Le Seigneur fait produire à la terre ses médicaments,
et l'homme sensé ne les dédaigne pas. »
Le deuxième chapitre s’intitule "Jésus et la Médecine". On y expose les miracles médicaux du Christ, et on redécouvre des personnages de l’entourage de Jésus réalisant des actions de soin. « Toutes les guérisons sont intimement liés au salut parce que Jésus est à la fois guérisseur et sauveur » (page 75). « Jésus est médecin des corps quand il guérit et médecin de l’âme quand il sauve » (page 79). Le Sauveur appelle à prendre soin de son prochain.
Le sujet suivant traite de la vocation médicale. L’auteur écrit : « Car il n’y a pas de bonne médecine sans une certaine humanité et une attention du cœur. Or celles-ci ne sont ni objectives, ni mesurables » (page 109). Le dernier chapitre évoque les liens entre soin, guérison et salut. Thomas de Gabory commence par dire que tout homme recherche le bonheur, et lie ce dernier au salut. En conséquence le désir de bonheur passant par un souhait d’être en bonne santé, la guérison est une étape vers le salut. La personne souffrante a besoin autant de médicament que d’écoute car son rapport au monde est souvent affecté.
La compassion est une réponse à la souffrance de l’autre. L’accompagnement du malade prend des formes diverses. « Le care est le moyen de pallier la douleur, l’inquiétude ou l’affection chez l’autre (…) Le care est souvent opposé au cure qui signifie le "soin curatif" ou le "soin pour guérir". Les soins curatifs qui visent la guérison sont eux-mêmes généralement opposés aux soins palliatifs qui visent l’apaisement des douleurs et de la souffrance. En réalité, il n’y a pas lieu de les opposer, car le care englobe le cure, et les soins palliatifs ne sont qu’un aspect du care. Le care englobe le cure car la guérison est le meilleur moyen pour apaiser les douleurs et la souffrance (page 125). Pour l’auteur les soins palliatifs, visent de manière globale l’apaisement de la douleur, donc ne concernent pas que la fin de vie. Les soins peuvent déboucher sur une guérison, toutefois dans certains cas on ne traite que les symptômes et ce sont les défenses naturelles qui gagnent sur l’infection, comme pour le rhume (page 127). Le corps guéri ne ramène pas le physique et le moral du patient ne retournant pas à l’état initial d’avant la maladie. Toute maladie laisse des traces (page 129). Les soignants ne procurent pas le salut mais les gestes de soin s’inscrivent dans un amour de charité reçu par Dieu (page 134). « L’espoir de la guérison et de la santé manifestent toujours l’espérance du salut et du bonheur » (page 138).

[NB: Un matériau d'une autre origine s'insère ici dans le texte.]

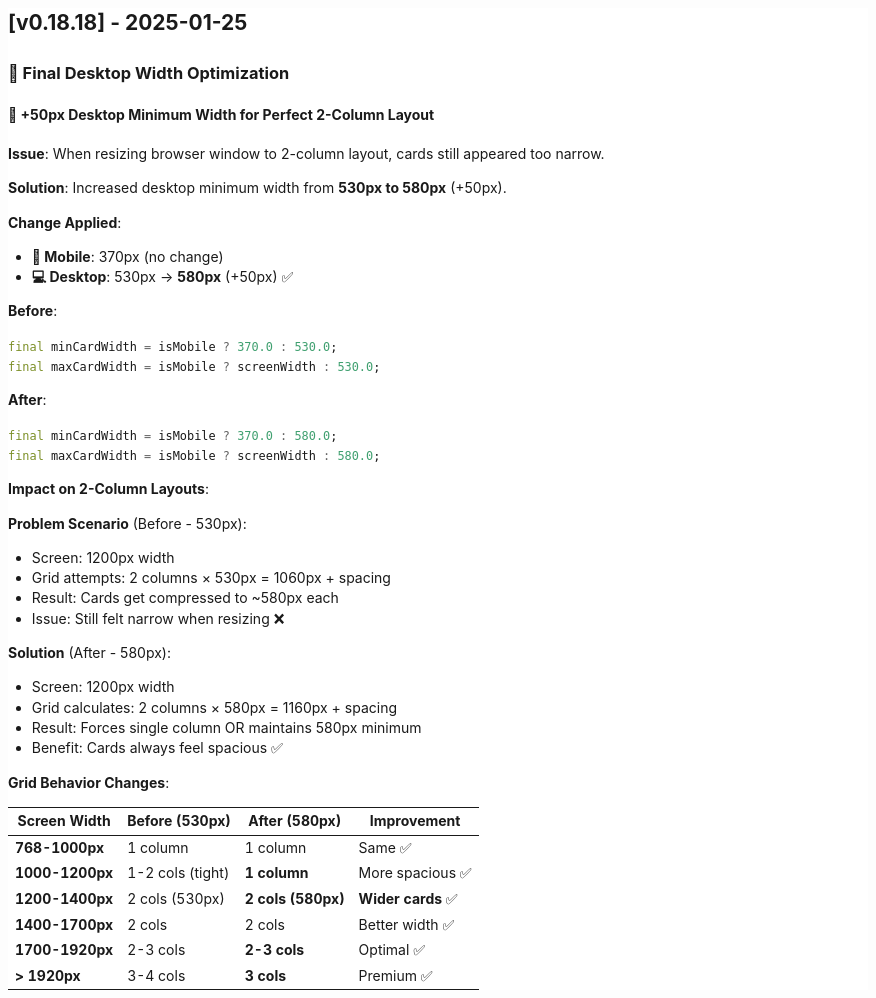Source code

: ## [v0.18.18] - 2025-01-25

### 🎯 Final Desktop Width Optimization

#### 📏 +50px Desktop Minimum Width for Perfect 2-Column Layout

**Issue**: When resizing browser window to 2-column layout, cards still appeared too narrow.

**Solution**: Increased desktop minimum width from **530px to 580px** (+50px).

**Change Applied**:
- **📱 Mobile**: 370px (no change)
- **💻 Desktop**: 530px → **580px** (+50px) ✅

**Before**:
```dart
final minCardWidth = isMobile ? 370.0 : 530.0;
final maxCardWidth = isMobile ? screenWidth : 530.0;
```

**After**:
```dart
final minCardWidth = isMobile ? 370.0 : 580.0;
final maxCardWidth = isMobile ? screenWidth : 580.0;
```

**Impact on 2-Column Layouts**:

**Problem Scenario** (Before - 530px):
- Screen: 1200px width
- Grid attempts: 2 columns × 530px = 1060px + spacing
- Result: Cards get compressed to ~580px each
- Issue: Still felt narrow when resizing ❌

**Solution** (After - 580px):
- Screen: 1200px width  
- Grid calculates: 2 columns × 580px = 1160px + spacing
- Result: Forces single column OR maintains 580px minimum
- Benefit: Cards always feel spacious ✅

**Grid Behavior Changes**:

| Screen Width | Before (530px) | After (580px) | Improvement |
|--------------|----------------|---------------|-------------|
| **768-1000px** | 1 column | 1 column | Same ✅ |
| **1000-1200px** | 1-2 cols (tight) | **1 column** | More spacious ✅ |
| **1200-1400px** | 2 cols (530px) | **2 cols (580px)** | **Wider cards** ✅ |
| **1400-1700px** | 2 cols | 2 cols | Better width ✅ |
| **1700-1920px** | 2-3 cols | **2-3 cols** | Optimal ✅ |
| **> 1920px** | 3-4 cols | **3 cols** | Premium ✅ |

Dans la conclusion, on contextualise le célèbre « Je le pansay, Dieu le guarist » d’Ambroise Paré, au demeurant fervent protestant. L’auteur écrit que le soignant est touché par la détresse humaine du malade, notre opinion personnelle est qu’on le souhaiterait mais plusieurs péchés connus semblent empêcher certains gens de l’univers médical d’être vraiment sensibles à la souffrance de leur patient.